Dataset entries
◆ ◆ ◆ ◆ ◆ ◆ ◆
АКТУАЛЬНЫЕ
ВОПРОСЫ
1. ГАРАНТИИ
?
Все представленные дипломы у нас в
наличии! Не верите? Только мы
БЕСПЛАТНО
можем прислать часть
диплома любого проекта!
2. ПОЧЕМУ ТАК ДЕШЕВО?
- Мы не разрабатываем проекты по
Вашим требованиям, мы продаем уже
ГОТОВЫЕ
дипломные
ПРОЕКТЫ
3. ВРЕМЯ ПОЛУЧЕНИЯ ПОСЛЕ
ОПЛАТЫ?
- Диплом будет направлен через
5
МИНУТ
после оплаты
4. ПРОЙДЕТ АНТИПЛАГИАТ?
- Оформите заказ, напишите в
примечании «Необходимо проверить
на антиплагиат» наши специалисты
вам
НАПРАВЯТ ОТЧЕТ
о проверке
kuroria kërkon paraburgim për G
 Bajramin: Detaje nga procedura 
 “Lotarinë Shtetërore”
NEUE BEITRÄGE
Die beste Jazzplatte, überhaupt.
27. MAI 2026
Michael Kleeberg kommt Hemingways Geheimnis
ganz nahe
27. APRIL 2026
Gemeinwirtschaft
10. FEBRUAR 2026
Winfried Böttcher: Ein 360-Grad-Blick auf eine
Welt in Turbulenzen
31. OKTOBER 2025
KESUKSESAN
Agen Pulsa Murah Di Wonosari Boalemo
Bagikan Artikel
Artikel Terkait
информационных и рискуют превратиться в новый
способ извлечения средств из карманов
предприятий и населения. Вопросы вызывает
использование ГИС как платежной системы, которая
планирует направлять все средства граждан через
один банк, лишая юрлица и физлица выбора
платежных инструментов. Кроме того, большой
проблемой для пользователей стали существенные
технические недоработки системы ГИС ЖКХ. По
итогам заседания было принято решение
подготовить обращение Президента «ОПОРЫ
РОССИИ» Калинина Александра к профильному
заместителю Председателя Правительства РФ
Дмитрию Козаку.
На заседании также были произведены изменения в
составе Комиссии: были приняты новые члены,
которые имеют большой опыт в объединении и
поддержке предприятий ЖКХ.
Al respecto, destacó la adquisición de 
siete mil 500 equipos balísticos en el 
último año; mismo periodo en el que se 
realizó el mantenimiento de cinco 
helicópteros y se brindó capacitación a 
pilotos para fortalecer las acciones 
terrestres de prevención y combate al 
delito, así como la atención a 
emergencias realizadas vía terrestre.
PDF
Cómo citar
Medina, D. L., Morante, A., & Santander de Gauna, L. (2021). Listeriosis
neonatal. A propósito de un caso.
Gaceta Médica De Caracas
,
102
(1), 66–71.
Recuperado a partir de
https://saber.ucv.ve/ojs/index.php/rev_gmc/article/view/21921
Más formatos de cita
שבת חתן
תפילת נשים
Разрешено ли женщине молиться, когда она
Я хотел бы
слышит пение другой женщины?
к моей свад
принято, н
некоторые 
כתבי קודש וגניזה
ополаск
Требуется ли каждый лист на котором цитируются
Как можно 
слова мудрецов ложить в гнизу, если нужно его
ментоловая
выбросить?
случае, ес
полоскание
◆ ◆ ◆ ◆ ◆ ◆ ◆
To-do item:
Return all of the data above line for line, with no changes.

Answer below:
АКТУАЛЬНЫЕ
ВОПРОСЫ
1. ГАРАНТИИ
?
Все представленные дипломы у нас в
наличии! Не верите? Только мы
БЕСПЛАТНО
можем прислать часть
диплома любого проекта!
2. ПОЧЕМУ ТАК ДЕШЕВО?
- Мы не разрабатываем проекты по
Вашим требованиям, мы продаем уже
ГОТОВЫЕ
дипломные
ПРОЕКТЫ
3. ВРЕМЯ ПОЛУЧЕНИЯ ПОСЛЕ
ОПЛАТЫ?
- Диплом будет направлен через
5
МИНУТ
после оплаты
4. ПРОЙДЕТ АНТИПЛАГИАТ?
- Оформите заказ, напишите в
примечании «Необходимо проверить
на антиплагиат» наши специалисты
вам
НАПРАВЯТ ОТЧЕТ
о проверке
kuroria kërkon paraburgim për G
 Bajramin: Detaje nga procedura 
 “Lotarinë Shtetërore”
NEUE BEITRÄGE
Die beste Jazzplatte, überhaupt.
27. MAI 2026
Michael Kleeberg kommt Hemingways Geheimnis
ganz nahe
27. APRIL 2026
Gemeinwirtschaft
10. FEBRUAR 2026
Winfried Böttcher: Ein 360-Grad-Blick auf eine
Welt in Turbulenzen
31. OKTOBER 2025
KESUKSESAN
Agen Pulsa Murah Di Wonosari Boalemo
Bagikan Artikel
Artikel Terkait
информационных и рискуют превратиться в новый
способ извлечения средств из карманов
предприятий и населения. Вопросы вызывает
использование ГИС как платежной системы, которая
планирует направлять все средства граждан через
один банк, лишая юрлица и физлица выбора
платежных инструментов. Кроме того, большой
проблемой для пользователей стали существенные
технические недоработки системы ГИС ЖКХ. По
итогам заседания было принято решение
подготовить обращение Президента «ОПОРЫ
РОССИИ» Калинина Александра к профильному
заместителю Председателя Правительства РФ
Дмитрию Козаку.
На заседании также были произведены изменения в
составе Комиссии: были приняты новые члены,
которые имеют большой опыт в объединении и
поддержке предприятий ЖКХ.
Al respecto, destacó la adquisición de 
siete mil 500 equipos balísticos en el 
último año; mismo periodo en el que se 
realizó el mantenimiento de cinco 
helicópteros y se brindó capacitación a 
pilotos para fortalecer las acciones 
terrestres de prevención y combate al 
delito, así como la atención a 
emergencias realizadas vía terrestre.
PDF
Cómo citar
Medina, D. L., Morante, A., & Santander de Gauna, L. (2021). Listeriosis
neonatal. A propósito de un caso.
Gaceta Médica De Caracas
,
102
(1), 66–71.
Recuperado a partir de
https://saber.ucv.ve/ojs/index.php/rev_gmc/article/view/21921
Más formatos de cita
שבת חתן
תפילת נשים
Разрешено ли женщине молиться, когда она
Я хотел бы
слышит пение другой женщины?
к моей свад
принято, н
некоторые 
כתבי קודש וגניזה
ополаск
Требуется ли каждый лист на котором цитируются
Как можно 
слова мудрецов ложить в гнизу, если нужно его
ментоловая
выбросить?
случае, ес
полоскание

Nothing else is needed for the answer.